• [ЗАДАНИЕ]:
Какую отсрочку вместо запрошенных 24 часов дал Жуков по отрывку о подписании капитуляции в Берлине?

• [ИСХОДНЫЙ ТЕКСТ]:
^^^^
Мы приземлились на дозаправку в Штендале. Там же была сформирована эскадрилья сопровождения в составе пассажирских самолетов британского маршала Королевских ВВС и полномочного представителя генерала Эйзенхауэра. Совершив своего рода круг почета над Берлином, мы приземлились на аэродроме Темпельхоф – мой самолет последним. В честь прибытия британской и американской делегаций русские выстроили батальон почетного караула с военным оркестром. Мы наблюдали за церемонией издалека, с места посадки самолета. Меня сопровождал русский офицер – как мне было сказано, начальник отдела генерального штаба, представитель маршала Жукова. Он сидел в головной машине рядом со мной, остальные следовали за нами.
Мы пересекли Бельальянсплац и проследовали через пригороды в Карлсхорст. Около 13.00 машины остановились у небольшого, но просторного особняка, примыкавшего к зданию инженерно—саперного училища. Мы были предоставлены самим себе. Появился репортер и сделал несколько снимков, время от времени появлялся наш русский переводчик. Я попытался расспросить его о порядке подписания капитуляции – текст на немецком языке был вручен мне сразу же после посадки, – однако точное время церемонии было ему не известно.
Я сравнил копию с предварительным актом, парафированным Йодлем в Реймсе, однако не нашел существенных изменений.[103]103
Непонятно, почему фельдмаршал говорит о «предварительном акте». Капитуляция вермахта была подписана в союзнической штаб—квартире в Реймсе, но Сталин настоял на повторении церемонии подписания акта о капитуляции в Берлине.
[Закрыть] Единственно важным дополнением было внесение пункта о карательных санкциях против тех частей или соединений вермахта, которые к оговоренному условиями капитуляции сроку не разоружатся и не сдадутся. Через русского офицера—переводчика я потребовал направить ко мне полномочного представителя маршала Жукова, поскольку не буду подписывать дополнение без предварительных согласований. Через несколько часов русский генерал – думаю, что это был начальник штаба Жукова – действительно появился и выслушал мои возражения в присутствии русского переводчика.
Причину нашего несогласия с изменениями в тексте капитуляции я объяснил тем, что не смогу гарантировать своевременного поступления соответствующего приказа в войска и выразил справедливое опасение: полевые командиры откажутся подчиниться выдвинутым требованиям. Я потребовал внести дополнение: соглашение (капитуляция) вступает в силу через 24 часа после поступления приказа в войска; советская сторона обязуется применять карательные меры к нарушителям только по истечении этого срока. Ровно через час генерал вернулся и заявил, что Жуков согласен, но дает отсрочку не 24 часа, а только 12. Затем генерал потребовал предъявить мои полномочия для ознакомления представителей держав—победительниц, пообещав сразу же их вернуть, и уведомил нас о том, что подписание акта капитуляции состоится вечером.
^^^^
• [СОДЕРЖАНИЕ НАБОРА ДАННЫХ]:
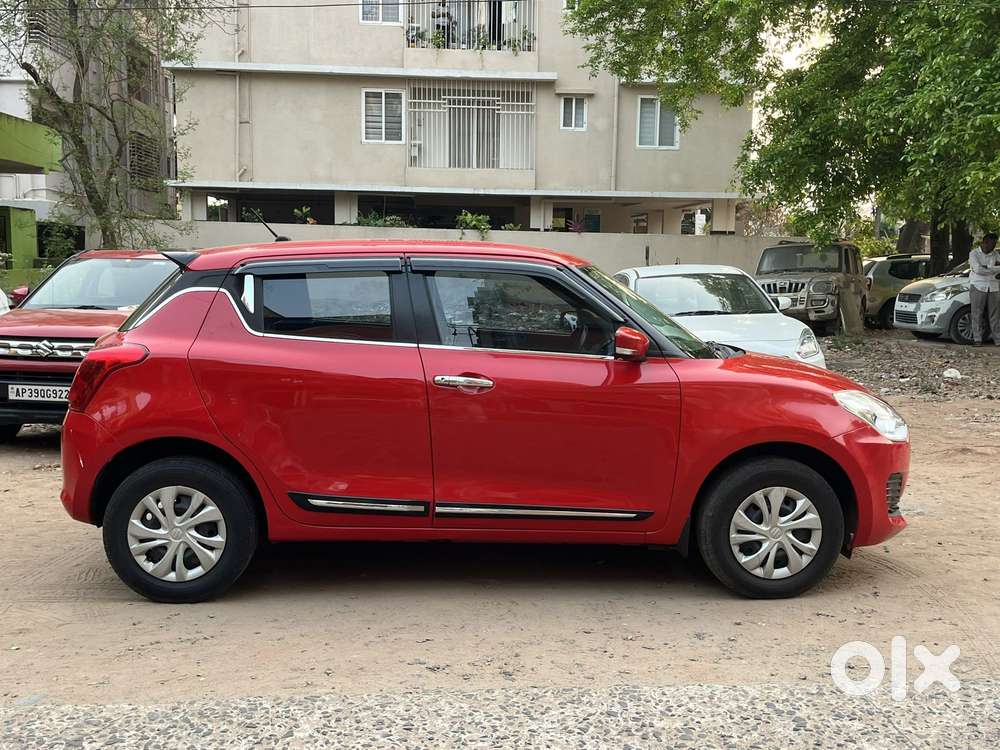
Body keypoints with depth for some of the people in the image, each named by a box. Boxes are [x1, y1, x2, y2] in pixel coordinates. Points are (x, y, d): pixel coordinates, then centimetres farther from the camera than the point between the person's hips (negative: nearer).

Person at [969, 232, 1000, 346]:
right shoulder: (974, 254, 1)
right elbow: (977, 269, -14)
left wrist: (986, 268, -12)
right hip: (978, 286, -4)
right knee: (977, 315, -3)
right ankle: (977, 340, 0)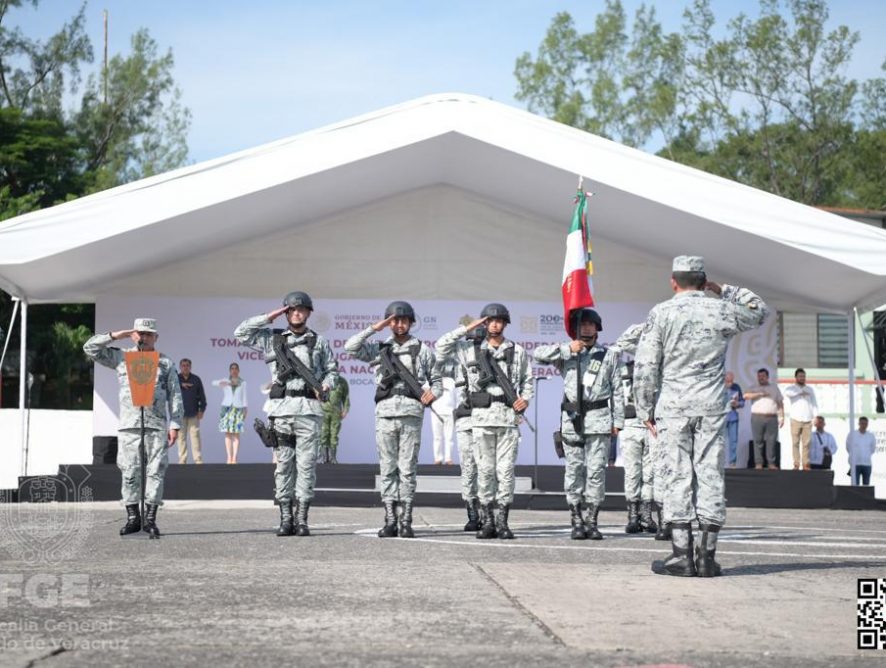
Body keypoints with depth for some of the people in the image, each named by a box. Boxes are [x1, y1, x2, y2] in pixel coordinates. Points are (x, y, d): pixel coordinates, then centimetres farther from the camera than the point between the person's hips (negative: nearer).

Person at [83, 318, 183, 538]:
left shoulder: (166, 364, 12)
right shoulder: (121, 358, 14)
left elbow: (175, 396, 8)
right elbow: (90, 348, 11)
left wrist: (175, 424, -1)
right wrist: (115, 336, 5)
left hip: (157, 425, -1)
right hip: (129, 426, 1)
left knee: (155, 472, -4)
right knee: (129, 472, -1)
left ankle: (150, 518, -1)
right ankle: (132, 517, 4)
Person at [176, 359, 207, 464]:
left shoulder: (196, 379, 10)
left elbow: (202, 395, 11)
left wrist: (202, 409, 5)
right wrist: (181, 385, -14)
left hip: (193, 413, 0)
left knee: (195, 436, -3)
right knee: (181, 437, 0)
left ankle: (198, 460, -2)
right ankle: (182, 460, 3)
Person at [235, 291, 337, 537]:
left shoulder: (319, 342, 12)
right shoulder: (272, 339, 12)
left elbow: (332, 369, 17)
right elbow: (240, 333, 7)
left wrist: (325, 386, -3)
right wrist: (268, 317, 3)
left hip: (308, 408, -1)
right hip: (281, 408, 1)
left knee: (306, 464, -3)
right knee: (283, 464, 2)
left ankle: (302, 519, -1)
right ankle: (285, 519, 5)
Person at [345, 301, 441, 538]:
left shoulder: (422, 350, 12)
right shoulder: (379, 349, 14)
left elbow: (436, 380, 14)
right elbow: (351, 347, 2)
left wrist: (433, 393, -7)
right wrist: (374, 329, 1)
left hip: (411, 414, -1)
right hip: (385, 413, 1)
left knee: (407, 469, -2)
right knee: (387, 469, 2)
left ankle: (405, 522, 1)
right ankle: (390, 521, 6)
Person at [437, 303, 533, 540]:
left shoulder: (517, 351, 10)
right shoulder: (471, 349, 8)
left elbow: (527, 379, 19)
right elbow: (441, 346, 4)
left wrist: (525, 398, 1)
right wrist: (466, 329, 2)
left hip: (509, 415, 0)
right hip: (482, 416, 0)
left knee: (506, 469, -1)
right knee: (485, 469, 2)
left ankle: (502, 521, 3)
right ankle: (487, 521, 7)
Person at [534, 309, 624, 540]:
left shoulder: (609, 355, 11)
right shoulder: (567, 353, 13)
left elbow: (617, 390, 9)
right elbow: (539, 354, 0)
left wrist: (617, 421, 4)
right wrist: (567, 349, -6)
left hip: (599, 417, -1)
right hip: (572, 417, 1)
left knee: (596, 470, -4)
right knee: (574, 469, 0)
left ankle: (592, 521, 1)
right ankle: (576, 521, 4)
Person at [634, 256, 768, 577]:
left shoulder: (661, 313, -3)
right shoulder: (721, 311, 2)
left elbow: (645, 367, -5)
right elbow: (760, 311, 24)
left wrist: (645, 410, 4)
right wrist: (722, 289, 21)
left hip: (673, 407, -1)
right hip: (712, 408, 1)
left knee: (678, 476, 0)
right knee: (711, 476, 3)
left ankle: (681, 554, -4)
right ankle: (707, 556, 2)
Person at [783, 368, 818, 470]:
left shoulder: (810, 390, 18)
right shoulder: (791, 388, 6)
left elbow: (814, 404, 14)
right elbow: (787, 393, -19)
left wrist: (815, 416, 1)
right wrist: (801, 392, -13)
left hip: (808, 420, 3)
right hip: (796, 420, -2)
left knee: (806, 443, -3)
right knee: (796, 443, -6)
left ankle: (805, 464, -3)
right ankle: (796, 464, -6)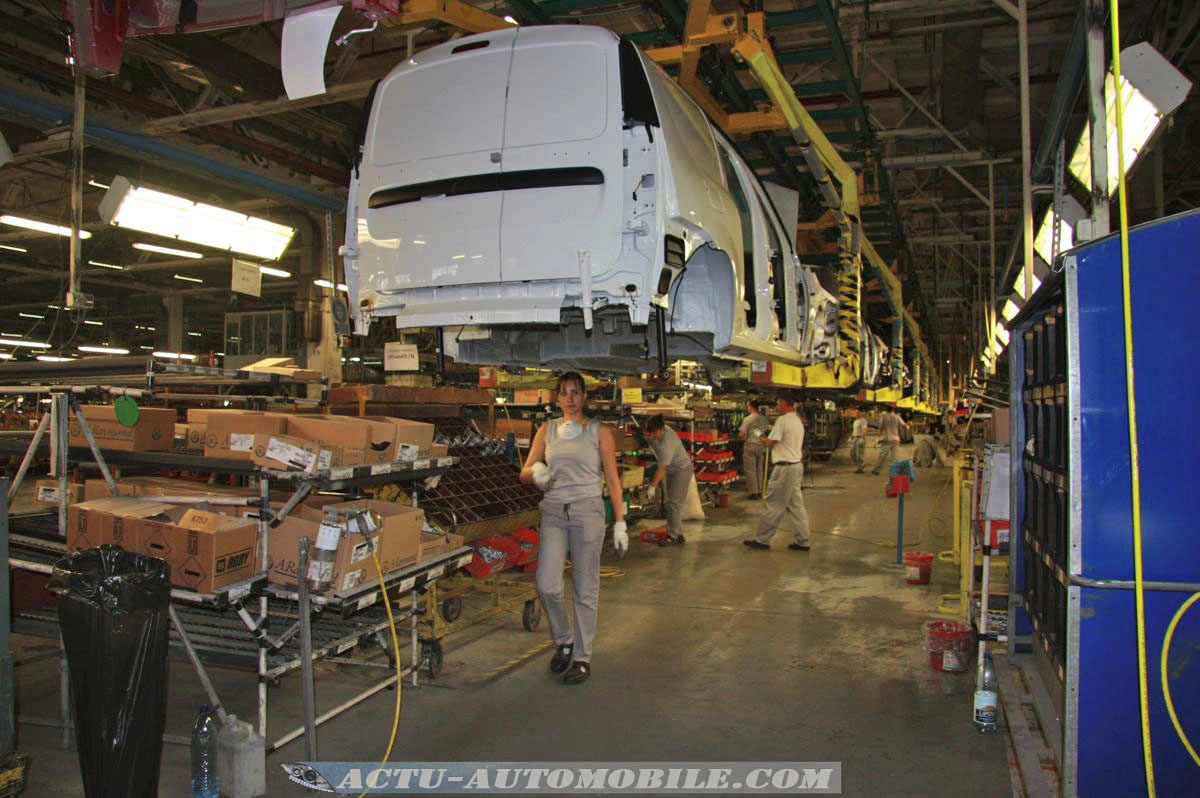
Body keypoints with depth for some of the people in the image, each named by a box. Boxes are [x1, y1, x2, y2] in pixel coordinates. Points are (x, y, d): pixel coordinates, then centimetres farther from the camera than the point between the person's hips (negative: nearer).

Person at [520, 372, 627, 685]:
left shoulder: (599, 431, 3)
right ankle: (564, 640, 21)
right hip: (553, 512, 2)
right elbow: (525, 472, 8)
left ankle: (582, 657, 16)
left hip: (587, 510, -2)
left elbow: (612, 479, 2)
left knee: (585, 589, 3)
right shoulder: (547, 429, 10)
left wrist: (620, 523, -3)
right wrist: (536, 472, -16)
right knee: (547, 585, -6)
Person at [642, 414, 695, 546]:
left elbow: (661, 468, -36)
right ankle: (678, 534, 19)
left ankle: (672, 536, -5)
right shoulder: (658, 430, -11)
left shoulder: (667, 442, -35)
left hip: (682, 469, -9)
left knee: (674, 503, -11)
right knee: (672, 502, 12)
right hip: (671, 470, 9)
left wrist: (652, 487, -36)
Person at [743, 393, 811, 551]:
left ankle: (761, 539, 4)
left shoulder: (782, 420, -15)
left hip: (784, 467, -9)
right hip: (797, 465, 9)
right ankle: (802, 541, 12)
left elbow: (770, 443, -13)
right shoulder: (798, 421, 15)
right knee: (796, 505, 11)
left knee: (774, 505, -3)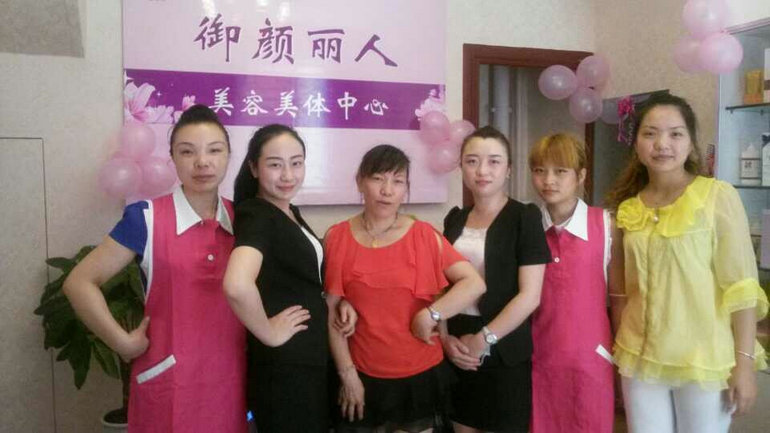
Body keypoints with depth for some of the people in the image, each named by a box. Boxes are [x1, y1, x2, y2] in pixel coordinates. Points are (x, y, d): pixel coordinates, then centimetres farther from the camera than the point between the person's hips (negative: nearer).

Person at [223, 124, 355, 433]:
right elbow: (237, 285, -39)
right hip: (283, 367, -9)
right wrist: (268, 333, -24)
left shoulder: (291, 213, 8)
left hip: (313, 360, 9)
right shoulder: (256, 215, -19)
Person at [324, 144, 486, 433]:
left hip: (419, 375, 1)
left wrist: (431, 315, -16)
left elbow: (474, 284, -8)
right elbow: (331, 312, -3)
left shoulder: (424, 235, -4)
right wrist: (347, 374, -4)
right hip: (363, 377, 0)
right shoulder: (337, 238, -4)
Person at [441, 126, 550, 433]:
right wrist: (445, 338, -3)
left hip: (504, 355, -4)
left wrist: (483, 339, -13)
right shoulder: (454, 219, 7)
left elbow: (530, 295, -13)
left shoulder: (524, 217, -7)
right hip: (458, 353, 4)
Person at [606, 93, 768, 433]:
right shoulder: (627, 207, 2)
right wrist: (620, 353, 10)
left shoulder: (718, 196, -10)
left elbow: (741, 285, -11)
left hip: (704, 360, -3)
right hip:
^^^^
• [ОТВЕТ]:
Только 12 часов.